If you play it backwards, do they fix it?

There’s a joke that goes:

Q: What do you get if you play a country record backwards?

A: You get your wife back, you get your farm back, your dog comes back to life…

I’m grateful to comedy writing legend Graham Linehan for tweeting the link to this clip with the words  “1,000,000 times better than a complaint letter”. It’s a YouTube clip by country musician Dave Carroll who was, as all country musicians are, done badly by someone. His guitar was damaged by airline baggage handlers.  On his YouTube page he explains how his band Sons of Maxwell

were traveling to Nebraska for a one-week tour and my Taylor guitar was witnessed being thrown by United Airlines baggage handlers in Chicago. I discovered later that the $3500 guitar was severely damaged. They didn’t deny the experience occurred but for nine months the various people I communicated with put the responsibility for dealing with the damage on everyone other than themselves and finally said they would do nothing to compensate me for my loss.

So he’s written a song about it: ‘United Breaks Guitars’. If you play it backwards, I’m not so sure that he gets his guitar back. But just enjoy playing it, cos that’s how he gets United back.

The following day Linehan tweeted the link to this story, announcing that the airline is now ready to behave better. Nice ending.

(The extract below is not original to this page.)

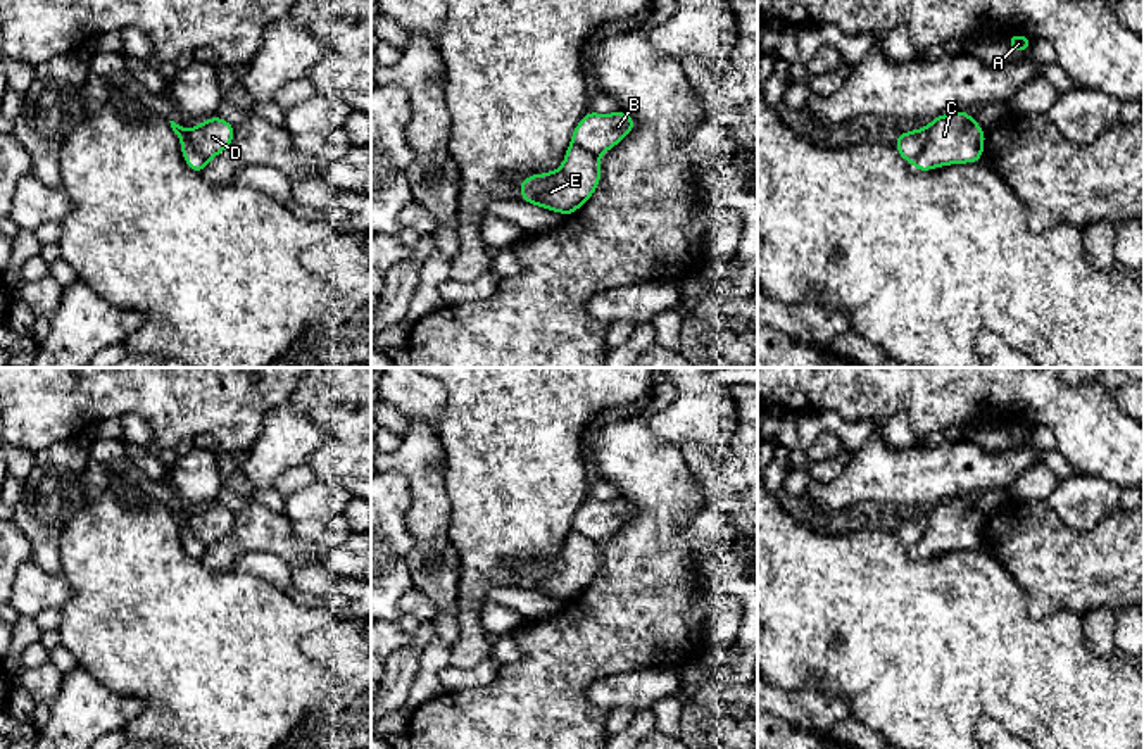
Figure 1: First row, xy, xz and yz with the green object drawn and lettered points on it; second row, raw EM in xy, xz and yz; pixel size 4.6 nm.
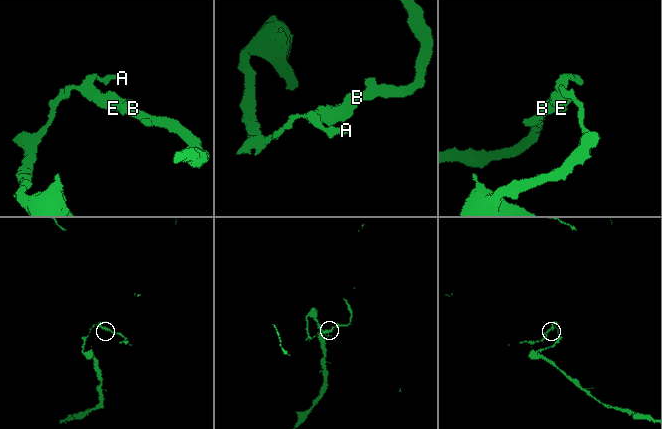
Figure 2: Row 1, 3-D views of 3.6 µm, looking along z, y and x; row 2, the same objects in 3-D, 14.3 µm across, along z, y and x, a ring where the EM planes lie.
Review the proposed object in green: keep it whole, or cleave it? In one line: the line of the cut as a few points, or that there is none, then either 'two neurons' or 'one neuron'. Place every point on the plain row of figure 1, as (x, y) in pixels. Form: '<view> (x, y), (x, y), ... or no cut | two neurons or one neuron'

Country and folk music (nowadays usually conflated with blues as ‘Folk, Roots and Blues’) has always had the ability – perhaps even the duty – to document events. A recent event struck me, though, for having been inadvertently documented about thirty years ago, give-or-take. It’s unrelated to the broken guitar story, but I’ve no other segue so just bear with me.

I’ve always loved the Smothers Brothers’ brand of musical comedy, their sibling rivalry somehow adding to the beauty and simplicity of their genre-parodies. I particularly love their song ‘Chocolate’, which I always dragged out when asked to present some examples of recorded comedy on air. The delayed punchline, put on hold for the typically folky ‘lolly-dooo-dummm, lolly-do-dum-day’ repeated refrain, produces greater humour when it finally comes. Since folk (and country) songs frequently lament – in ballad form – tragedies, the ‘death-by-chocolate’ scenario is perfect for the folk parody.

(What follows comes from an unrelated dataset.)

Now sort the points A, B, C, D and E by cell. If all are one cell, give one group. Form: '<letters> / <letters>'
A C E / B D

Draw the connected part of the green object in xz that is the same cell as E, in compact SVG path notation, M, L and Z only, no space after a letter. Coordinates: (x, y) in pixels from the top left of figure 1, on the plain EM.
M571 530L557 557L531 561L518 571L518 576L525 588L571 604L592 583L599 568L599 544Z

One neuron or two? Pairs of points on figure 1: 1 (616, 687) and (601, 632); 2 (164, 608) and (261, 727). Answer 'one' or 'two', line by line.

Now a tragedy has occurred that reminds me, with each news update announcement of the event, of this song. I don’t mean to be a heartless bastard – well, I guess I must when I refer to the event as ‘an Augustus Gloop impression’, I suppose… but again, Augustus Gloop was so obviously a comedic device because nobody ever drowns in chocolate!

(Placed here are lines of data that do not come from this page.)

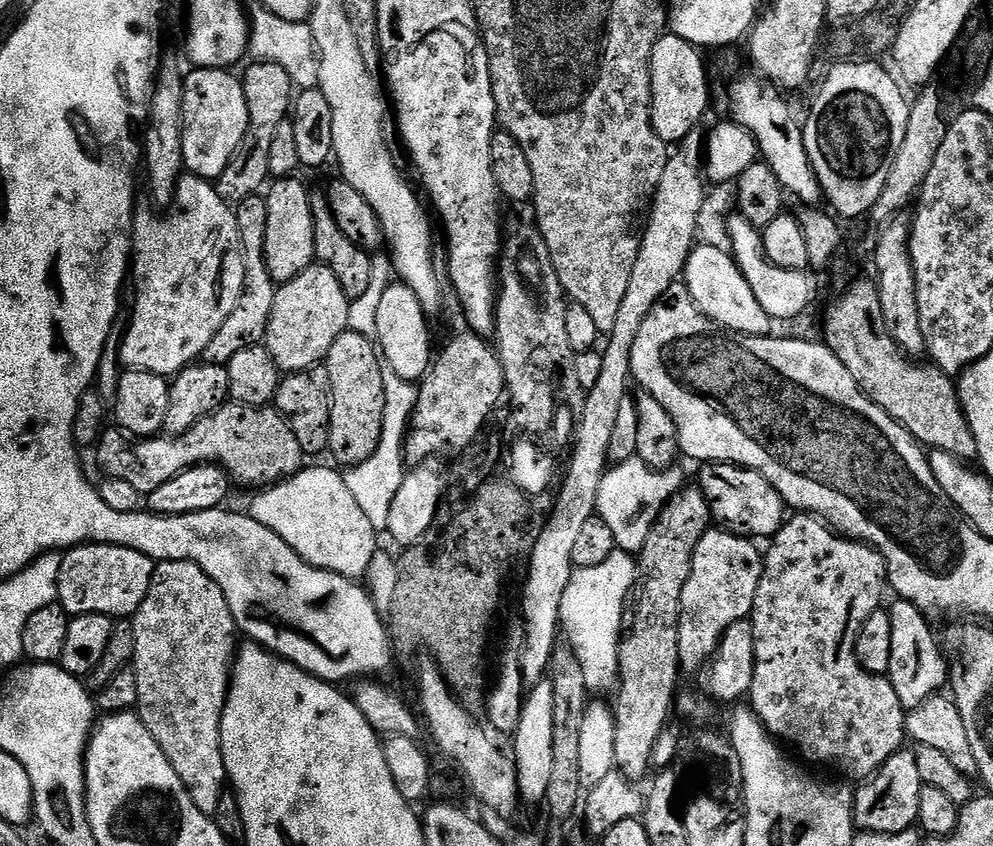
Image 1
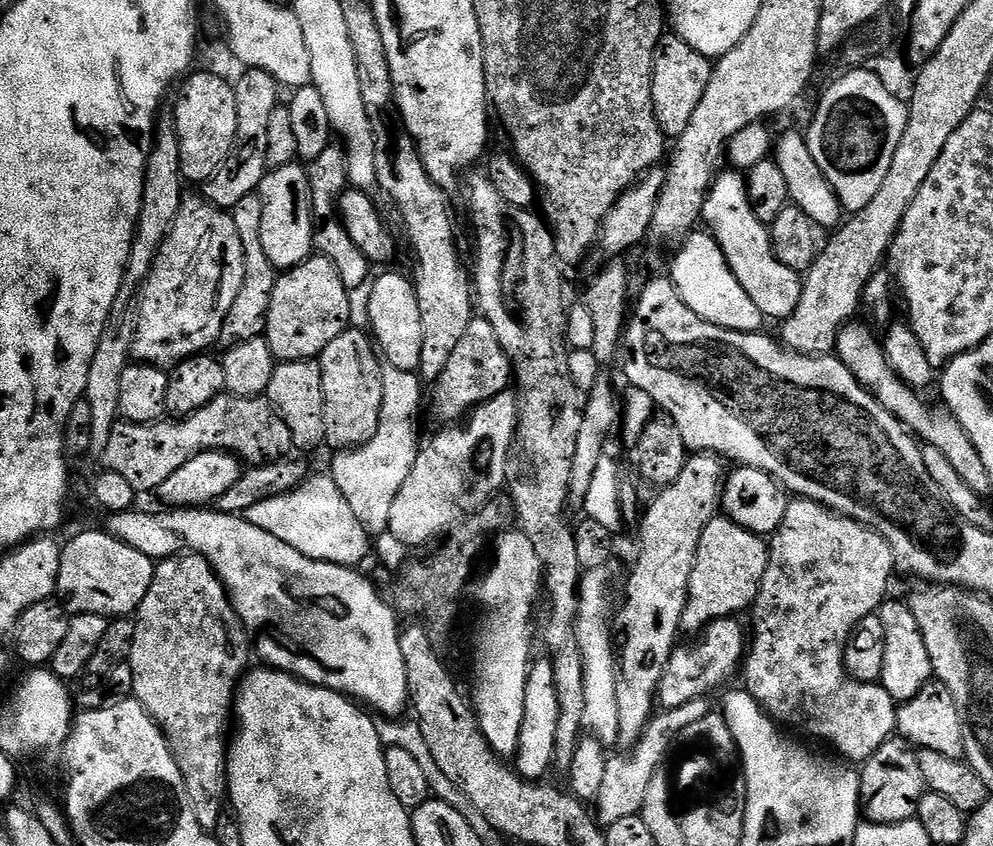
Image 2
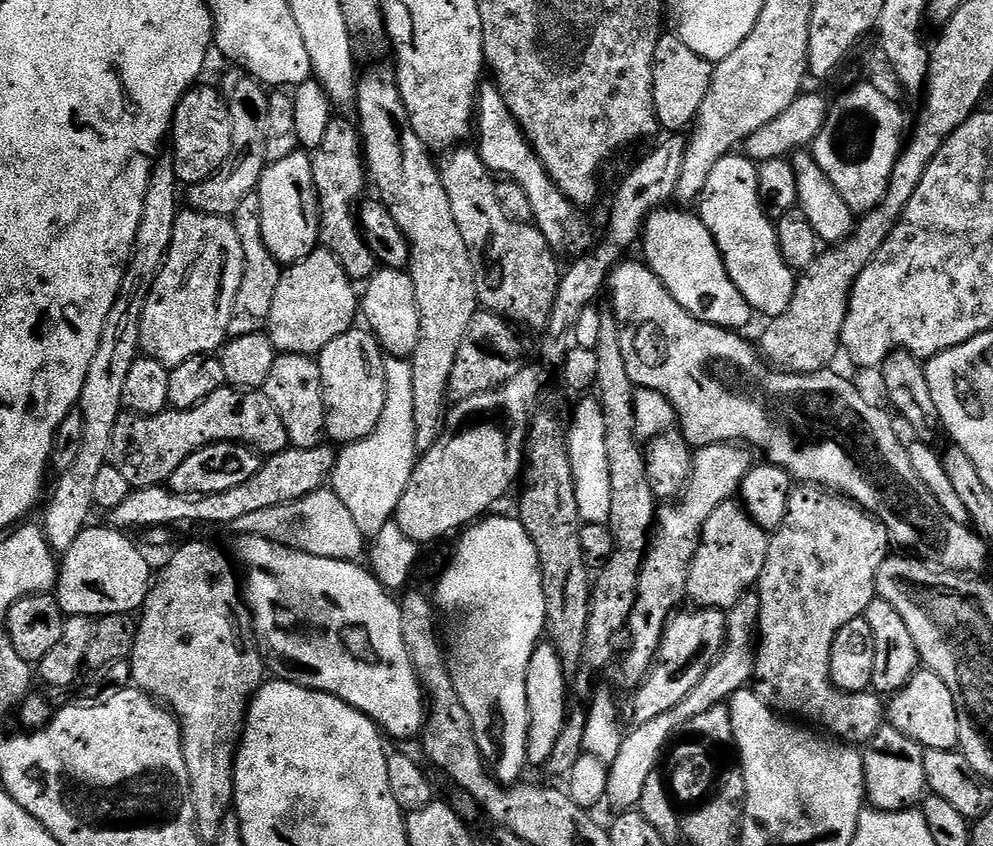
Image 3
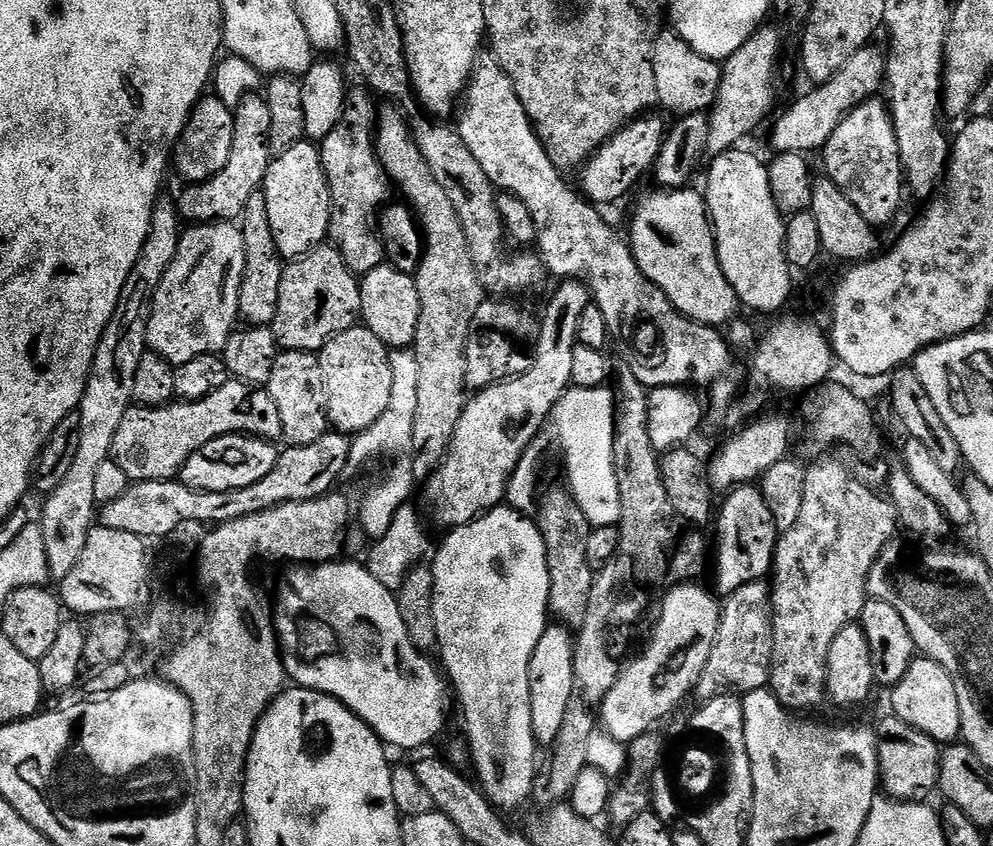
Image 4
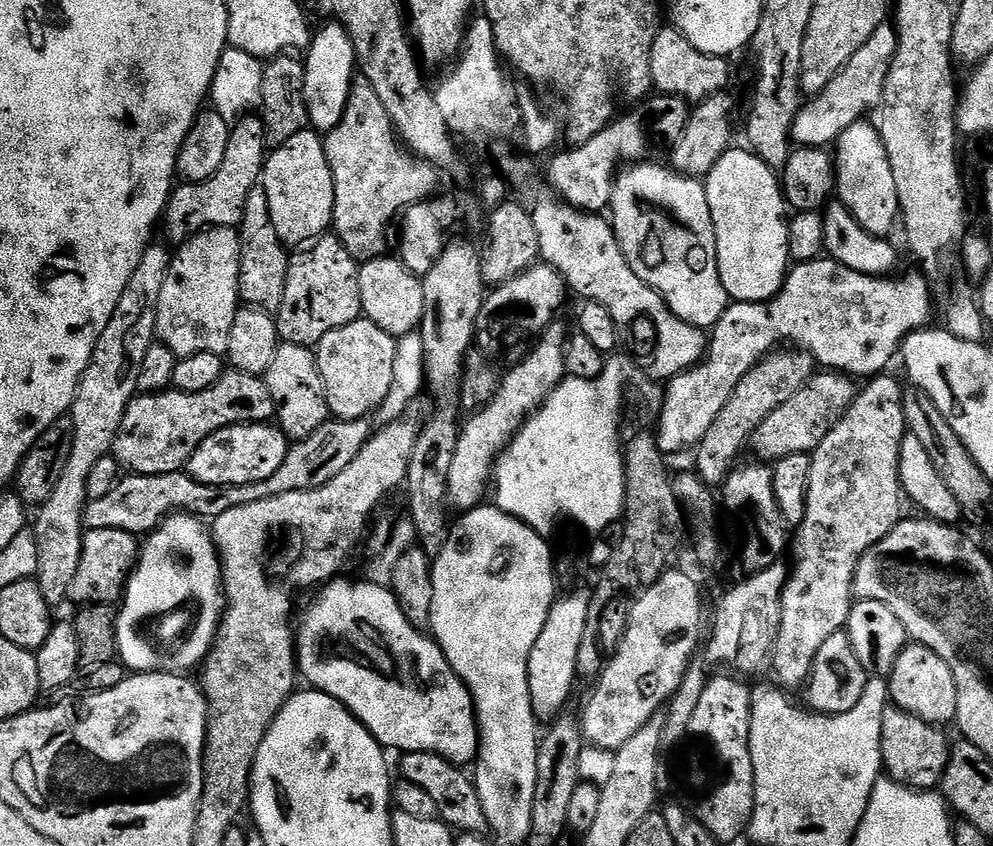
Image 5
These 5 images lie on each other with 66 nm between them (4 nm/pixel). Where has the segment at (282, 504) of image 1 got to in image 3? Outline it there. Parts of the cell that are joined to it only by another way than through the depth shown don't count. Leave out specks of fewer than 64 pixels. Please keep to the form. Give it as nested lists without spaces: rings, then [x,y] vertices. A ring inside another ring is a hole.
[[[331,490],[311,492],[306,498],[294,504],[274,506],[270,510],[258,510],[255,514],[246,514],[246,518],[238,518],[234,526],[240,534],[265,536],[267,540],[275,540],[289,546],[299,545],[301,549],[318,558],[334,558],[335,560],[359,561],[366,552],[366,539],[357,523],[350,516],[349,510],[339,501]]]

So I still can’t think of the event without thinking of the comical aspects of it. It’s all down to the incongruity. Indeed, there used to be a restaurant I’d pass daily on the journey between my house and the city, called ‘Death By Chocolate’. You think of it in terms of extreme and deliberate gluttony. Dying in a huge vat of it is not the ideal way to shuffle off this mortal coil. And yet part of me can’t help thinking – what a way to go!